Predicting the timing of first sustained cognitive worsening in Alzheimer’s disease using real-world clinical data and machine learning

Background

Cognitive assessments are sparsely documented in electronic health records (EHRs), limiting scalable detection of cognitive worsening in real-world clinical settings.

Methods

We applied a deep neural network optimized for identifying clinical event timing from sparsely labeled gold-standard data ( label-efficient incident phenotyping from longitudinal EHR , LATTE) to predict time-to-first sustained cognitive worsening in AD patients from a large healthcare system (2011–2022) with linkage to an AD Research Center registry in a subset. Sustained cognitive worsening was defined as cognitive decline persisting over ≥2 consecutive visits within 3 years. Separate LATTE models were trained with worsening labels from Clinical Dementia Rating (CDR), Mini-Mental Status Examination (MMSE), and Montreal Cognitive Assessment (MoCA) scores; semi-supervised learning scaled predictions to larger imputation cohorts lacking sufficient longitudinal scores. We evaluated model performance using average time-specific area under the receiver operating characteristic curve (AUC), area between curves (ABC), and Brier scores. To demonstrate clinical utility, we examined whether predicted time-to-worsening differentiated clinically meaningful patient subgroups using competing-risk Cox proportional hazards models accounting for death.

Findings

The cohort comprised 27,614 AD patients (65% women, 91% non-Hispanic White, mean [SD] age at start of follow-up 78.76 [9.53] years). In gold-standard cohorts (n: CDR=632, MMSE=710, MoCA=752; remaining patients formed imputation cohorts), LATTE demonstrated robust predictive performance (average time-AUC: CDR 0.816, MMSE 0.694, MoCA 0.710; ABC: CDR 0.067, MMSE 0.293, MoCA 0.078; Brier score: CDR 0.252, MMSE 0.437, MoCA 0.295). APOE -ε4 carriers had shorter predicted time-to-worsening compared to non-carriers across all assessments in the imputation cohorts (HRs 1.241–1.376, all p <0.025), and k-means derived patient clusters showed differential time-to-worsening in the overall and imputation cohorts (HRs 0.777–0.908, all p <.001).

Interpretation

LATTE enables scalable prediction of sustained cognitive worsening timing, differentiating clinically meaningful patient subgroups. This approach could improve AD clinical monitoring and decision-making in routine care and support targeted clinical trial enrichment.

RESEARCH IN CONTEXT

Evidence before this study

The growing burden of Alzheimer’s disease (AD) creates an urgent unmet need for pragmatic tools to monitor cognitive decline at the point of care and identify target patient populations for clinical trial recruitment. However, cognitive assessments are sparsely documented in electronic health records (EHRs), and fluctuating scores can obscure true worsening, whereas specialized fluid and neuroimaging biomarkers are rarely available outside research settings, limiting scalable real-world utility.

Added value of this study

We applied a deep neural network algorithm optimized for identifying clinical event timing from sparsely labeled longitudinal EHR data (LATTE) to predict time-to-first sustained cognitive worsening across three complementary cognitive assessments in AD patients from a large healthcare system: the Clinical Dementia Rating (CDR), Mini-Mental State Examination (MMSE), and Montreal Cognitive Assessment (MoCA). We defined sustained cognitive worsening as clinically meaningful decline (without improvement) persisting over ≥2 consecutive visits within 3 years. We trained LATTE on gold-standard cohorts with sparse outcome labels derived from longitudinal cognitive assessments, then leveraged a semi-supervised framework to scale predictions to larger imputation cohorts lacking gold-standard cognition outcome labels. The algorithm robustly predicted the timing of first sustained cognitive worsening, with CDR outperforming MMSE and MoCA. For orthogonal validation, predicted time-to-worsening differentiated clinically meaningful subgroups defined by APOE-ε4 carrier status and knowledge graph-guided patient clustering.

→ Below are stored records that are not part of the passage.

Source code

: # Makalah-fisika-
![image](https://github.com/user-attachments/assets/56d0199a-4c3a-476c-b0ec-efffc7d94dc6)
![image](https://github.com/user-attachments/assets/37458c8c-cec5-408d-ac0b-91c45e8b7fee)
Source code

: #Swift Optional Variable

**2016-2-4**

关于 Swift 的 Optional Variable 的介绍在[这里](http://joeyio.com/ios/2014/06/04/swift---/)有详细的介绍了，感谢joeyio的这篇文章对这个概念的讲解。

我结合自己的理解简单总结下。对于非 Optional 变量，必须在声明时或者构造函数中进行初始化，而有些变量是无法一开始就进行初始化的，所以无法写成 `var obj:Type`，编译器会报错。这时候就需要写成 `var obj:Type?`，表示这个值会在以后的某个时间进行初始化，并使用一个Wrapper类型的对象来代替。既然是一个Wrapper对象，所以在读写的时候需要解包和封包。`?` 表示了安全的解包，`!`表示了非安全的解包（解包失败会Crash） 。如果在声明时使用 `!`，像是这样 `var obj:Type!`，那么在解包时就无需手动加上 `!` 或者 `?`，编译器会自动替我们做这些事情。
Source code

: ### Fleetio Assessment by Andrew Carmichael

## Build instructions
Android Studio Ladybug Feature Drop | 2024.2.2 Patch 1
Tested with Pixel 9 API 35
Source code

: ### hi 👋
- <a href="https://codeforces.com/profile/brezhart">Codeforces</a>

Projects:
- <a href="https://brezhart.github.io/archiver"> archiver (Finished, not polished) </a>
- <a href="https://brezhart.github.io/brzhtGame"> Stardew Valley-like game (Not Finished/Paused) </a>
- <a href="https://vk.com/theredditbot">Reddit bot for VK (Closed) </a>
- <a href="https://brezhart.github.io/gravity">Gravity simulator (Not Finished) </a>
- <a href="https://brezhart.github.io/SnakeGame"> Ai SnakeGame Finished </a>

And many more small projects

Implications of all the available evidence

Scalable prediction of cognitive worsening from sparsely labeled EHR data could identify patients at higher risk of sustained cognitive worsening. In routine clinical practice, this could inform timely disease-modifying therapy initiation and care planning. Targeted enrichment of clinical trial populations with higher-risk patients could increase statistical power and reduce sample size requirements.